DOD Needs to Better Understand Reasons for Separation and Improve Recruiting Systems Gao ID: T-NSIAD-98-109 March 4, 1998

GAO has issued a series of reports on why the attrition of enlisted personnel during their first term of duty has remained relatively constant despite the better quality of new recruits. This testimony discusses the historic problem of attrition and its costs, the Defense Department's (DOD) lack of complete information on why enlistees are being separated early, GAO's recommendations on how to improve the screening of recruiters and recruits, and DOD's actions in response to GAO's suggestions.
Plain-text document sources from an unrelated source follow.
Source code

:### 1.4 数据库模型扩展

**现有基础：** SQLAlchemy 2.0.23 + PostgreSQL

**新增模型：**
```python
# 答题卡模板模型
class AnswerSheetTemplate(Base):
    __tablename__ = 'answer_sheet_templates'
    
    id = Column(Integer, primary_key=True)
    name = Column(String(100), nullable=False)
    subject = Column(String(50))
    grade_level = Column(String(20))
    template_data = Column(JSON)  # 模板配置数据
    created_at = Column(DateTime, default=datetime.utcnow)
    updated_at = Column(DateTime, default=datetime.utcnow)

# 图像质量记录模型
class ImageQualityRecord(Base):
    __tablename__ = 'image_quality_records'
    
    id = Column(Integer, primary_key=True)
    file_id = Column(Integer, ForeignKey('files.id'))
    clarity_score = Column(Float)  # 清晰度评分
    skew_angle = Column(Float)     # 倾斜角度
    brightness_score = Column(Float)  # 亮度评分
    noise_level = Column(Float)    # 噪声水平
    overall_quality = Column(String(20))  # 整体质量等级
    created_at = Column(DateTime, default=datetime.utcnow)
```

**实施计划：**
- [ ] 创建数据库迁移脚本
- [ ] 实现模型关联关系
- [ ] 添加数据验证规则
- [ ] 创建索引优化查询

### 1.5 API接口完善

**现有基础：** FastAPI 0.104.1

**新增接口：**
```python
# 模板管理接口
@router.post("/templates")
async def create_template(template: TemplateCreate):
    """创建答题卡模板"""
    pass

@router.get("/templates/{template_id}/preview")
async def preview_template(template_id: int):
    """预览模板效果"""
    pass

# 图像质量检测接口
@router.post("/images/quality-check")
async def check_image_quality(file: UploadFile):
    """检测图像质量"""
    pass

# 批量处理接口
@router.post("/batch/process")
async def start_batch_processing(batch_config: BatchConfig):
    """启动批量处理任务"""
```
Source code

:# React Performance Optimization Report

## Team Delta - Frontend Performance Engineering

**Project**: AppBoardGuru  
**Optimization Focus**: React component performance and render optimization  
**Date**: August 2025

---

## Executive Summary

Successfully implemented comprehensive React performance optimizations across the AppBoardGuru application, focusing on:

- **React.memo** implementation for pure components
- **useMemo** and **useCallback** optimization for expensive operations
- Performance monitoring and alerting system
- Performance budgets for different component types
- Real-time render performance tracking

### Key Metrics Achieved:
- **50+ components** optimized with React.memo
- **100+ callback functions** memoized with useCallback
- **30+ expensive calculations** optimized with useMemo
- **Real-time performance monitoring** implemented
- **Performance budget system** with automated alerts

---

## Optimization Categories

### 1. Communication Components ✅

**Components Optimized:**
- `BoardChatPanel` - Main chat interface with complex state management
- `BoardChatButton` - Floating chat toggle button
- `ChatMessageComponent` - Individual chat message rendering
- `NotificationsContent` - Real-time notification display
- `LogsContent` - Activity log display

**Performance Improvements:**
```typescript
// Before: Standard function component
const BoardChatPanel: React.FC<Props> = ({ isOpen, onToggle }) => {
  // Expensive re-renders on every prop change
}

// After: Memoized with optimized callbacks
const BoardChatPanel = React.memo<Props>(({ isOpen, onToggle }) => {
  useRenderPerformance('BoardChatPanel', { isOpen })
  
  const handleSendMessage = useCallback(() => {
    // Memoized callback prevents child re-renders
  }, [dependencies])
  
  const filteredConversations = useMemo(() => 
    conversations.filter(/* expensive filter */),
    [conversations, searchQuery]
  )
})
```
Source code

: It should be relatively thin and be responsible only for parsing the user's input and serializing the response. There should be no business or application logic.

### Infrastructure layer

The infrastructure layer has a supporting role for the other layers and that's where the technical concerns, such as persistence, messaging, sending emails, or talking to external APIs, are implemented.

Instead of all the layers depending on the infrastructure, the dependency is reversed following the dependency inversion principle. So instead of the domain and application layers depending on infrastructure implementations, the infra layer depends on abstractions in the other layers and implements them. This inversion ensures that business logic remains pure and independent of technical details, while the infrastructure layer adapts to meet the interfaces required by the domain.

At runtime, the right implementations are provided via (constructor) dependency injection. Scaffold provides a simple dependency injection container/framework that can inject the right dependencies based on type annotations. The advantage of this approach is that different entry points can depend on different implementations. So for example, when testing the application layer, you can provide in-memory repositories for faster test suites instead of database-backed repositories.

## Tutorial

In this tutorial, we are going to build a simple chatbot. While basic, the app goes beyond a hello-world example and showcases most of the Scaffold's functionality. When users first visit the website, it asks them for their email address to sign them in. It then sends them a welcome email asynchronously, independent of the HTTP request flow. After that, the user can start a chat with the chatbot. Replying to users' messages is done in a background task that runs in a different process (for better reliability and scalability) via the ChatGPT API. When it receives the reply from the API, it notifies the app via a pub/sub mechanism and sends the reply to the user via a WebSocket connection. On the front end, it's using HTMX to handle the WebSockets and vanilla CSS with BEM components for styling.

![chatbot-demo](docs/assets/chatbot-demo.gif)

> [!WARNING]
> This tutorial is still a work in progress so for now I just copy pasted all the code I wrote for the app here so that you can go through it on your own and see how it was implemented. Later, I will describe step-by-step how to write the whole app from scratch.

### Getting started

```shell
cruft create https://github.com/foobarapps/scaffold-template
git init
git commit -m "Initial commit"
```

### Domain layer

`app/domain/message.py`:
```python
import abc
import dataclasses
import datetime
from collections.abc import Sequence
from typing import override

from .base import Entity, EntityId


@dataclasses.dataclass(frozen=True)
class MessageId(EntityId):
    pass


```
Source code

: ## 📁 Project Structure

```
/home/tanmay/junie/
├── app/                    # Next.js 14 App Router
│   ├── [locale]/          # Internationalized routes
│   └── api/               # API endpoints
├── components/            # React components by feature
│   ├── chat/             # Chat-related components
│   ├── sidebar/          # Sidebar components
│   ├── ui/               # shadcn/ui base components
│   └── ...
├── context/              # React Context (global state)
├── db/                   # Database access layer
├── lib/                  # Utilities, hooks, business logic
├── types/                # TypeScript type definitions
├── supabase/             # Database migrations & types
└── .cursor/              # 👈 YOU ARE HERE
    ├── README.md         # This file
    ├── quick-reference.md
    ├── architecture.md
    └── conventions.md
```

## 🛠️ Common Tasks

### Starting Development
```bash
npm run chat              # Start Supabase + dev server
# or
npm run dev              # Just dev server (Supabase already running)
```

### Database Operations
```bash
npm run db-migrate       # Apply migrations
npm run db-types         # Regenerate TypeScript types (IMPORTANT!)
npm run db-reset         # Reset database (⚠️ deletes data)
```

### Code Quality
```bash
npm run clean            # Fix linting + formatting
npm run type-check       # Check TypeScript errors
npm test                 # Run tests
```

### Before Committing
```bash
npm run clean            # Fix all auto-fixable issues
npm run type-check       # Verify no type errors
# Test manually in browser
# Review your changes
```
GAO noted that: (1) despite increases in the quality of DOD's enlistees, about one-third of all new recruits continue to leave the military service before they fulfill their first term of enlistment; (2) this attrition rate is costly in that the services must maintain infrastructure to recruit and train around 200,000 persons per year; (3) solving the problem of attrition will not be simple in large part because DOD does not have complete data on why enlisted personnel are being separated; (4) in GAO's work, it has concentrated on what it has found to be major categories of separation, such as medical problems and fraudulent enlistments; (5) because these types of separations involve services' entire screening processes, GAO has reexamined these processes from the time recruiters are selected, through the time that applicants are prescreened by recruiters, through the medical examinations applicants undergo, and through physical preparation of recruits for basic training; (6) the process of attracting quality recruits and retaining them involves many service entities and many processes; (7) GAO has recommended ways to improve the: (a) data DOD collects to analyze reasons for attrition; (b) services' criteria for selecting recruiters; (c) incentive systems for recruiters to enlist persons who will complete basic training; and (d) services' mechanisms for identifying medical problems before recruits are enlisted; (8) many of these recommendations have been incorporated into the National Defense Authorization Act for Fiscal Year 1998; (9) DOD and the services have already taken some positive steps in response to GAO's recommendations and the National Defense Authorization Act; and (10) however, GAO believes that DOD needs to take further action to change the criteria by which recruiters are selected, provide recruiters with more opportunities to interact with drill instructors, and revise recruiters' incentive systems to improve their quality of life.